MATERIALS PROVIDED Start Marker

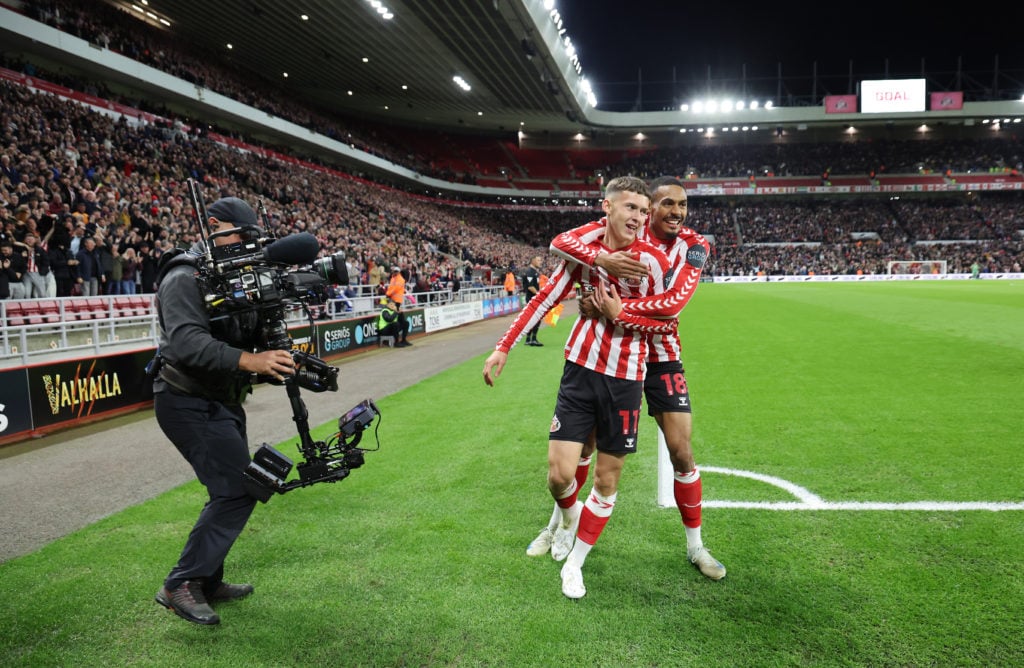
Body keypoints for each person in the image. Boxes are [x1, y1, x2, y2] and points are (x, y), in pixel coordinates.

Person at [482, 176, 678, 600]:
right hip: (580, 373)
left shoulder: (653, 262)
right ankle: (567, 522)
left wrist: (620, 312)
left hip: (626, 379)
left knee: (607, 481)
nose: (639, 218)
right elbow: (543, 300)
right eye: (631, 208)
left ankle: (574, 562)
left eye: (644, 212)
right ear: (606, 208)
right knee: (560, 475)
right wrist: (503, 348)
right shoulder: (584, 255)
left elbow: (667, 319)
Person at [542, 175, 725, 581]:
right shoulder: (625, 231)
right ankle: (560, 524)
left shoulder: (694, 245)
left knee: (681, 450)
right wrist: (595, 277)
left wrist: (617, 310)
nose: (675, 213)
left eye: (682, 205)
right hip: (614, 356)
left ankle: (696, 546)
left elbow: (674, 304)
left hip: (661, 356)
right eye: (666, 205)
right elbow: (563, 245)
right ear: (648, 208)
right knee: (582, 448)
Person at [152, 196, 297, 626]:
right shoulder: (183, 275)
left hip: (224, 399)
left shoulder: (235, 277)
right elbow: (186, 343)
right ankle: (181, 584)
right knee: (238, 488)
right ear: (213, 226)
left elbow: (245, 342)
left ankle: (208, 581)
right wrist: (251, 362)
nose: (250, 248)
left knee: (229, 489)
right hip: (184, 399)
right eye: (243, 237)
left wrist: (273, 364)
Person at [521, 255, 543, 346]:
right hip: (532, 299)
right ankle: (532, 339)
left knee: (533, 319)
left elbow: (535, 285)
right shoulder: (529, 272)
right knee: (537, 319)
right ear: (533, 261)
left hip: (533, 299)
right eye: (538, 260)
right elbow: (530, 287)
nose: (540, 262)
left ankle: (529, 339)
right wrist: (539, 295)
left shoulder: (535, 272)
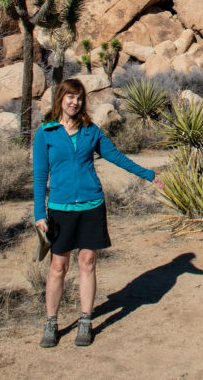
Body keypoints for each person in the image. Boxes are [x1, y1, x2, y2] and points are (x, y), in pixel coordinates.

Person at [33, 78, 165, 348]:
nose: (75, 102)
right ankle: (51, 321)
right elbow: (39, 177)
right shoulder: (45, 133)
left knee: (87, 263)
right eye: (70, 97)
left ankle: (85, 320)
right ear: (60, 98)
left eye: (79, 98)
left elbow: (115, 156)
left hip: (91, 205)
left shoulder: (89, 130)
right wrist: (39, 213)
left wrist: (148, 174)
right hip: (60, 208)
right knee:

MATERIALS PROVIDED End Marker

- [WORK REQUEST]: Scan the entries above for the line containing "right elbow: (563, 245)", and copy it and all lines after it exactly, down to and including the line containing "right ankle: (532, 339)".

- [EXERCISE SOLUTION]:
right elbow: (563, 245)
right ear: (648, 208)
right knee: (582, 448)
Person at [152, 196, 297, 626]:
right shoulder: (183, 275)
left hip: (224, 399)
left shoulder: (235, 277)
right elbow: (186, 343)
right ankle: (181, 584)
right knee: (238, 488)
right ear: (213, 226)
left elbow: (245, 342)
left ankle: (208, 581)
right wrist: (251, 362)
nose: (250, 248)
left knee: (229, 489)
right hip: (184, 399)
right eye: (243, 237)
left wrist: (273, 364)
Person at [521, 255, 543, 346]:
right hip: (532, 299)
right ankle: (532, 339)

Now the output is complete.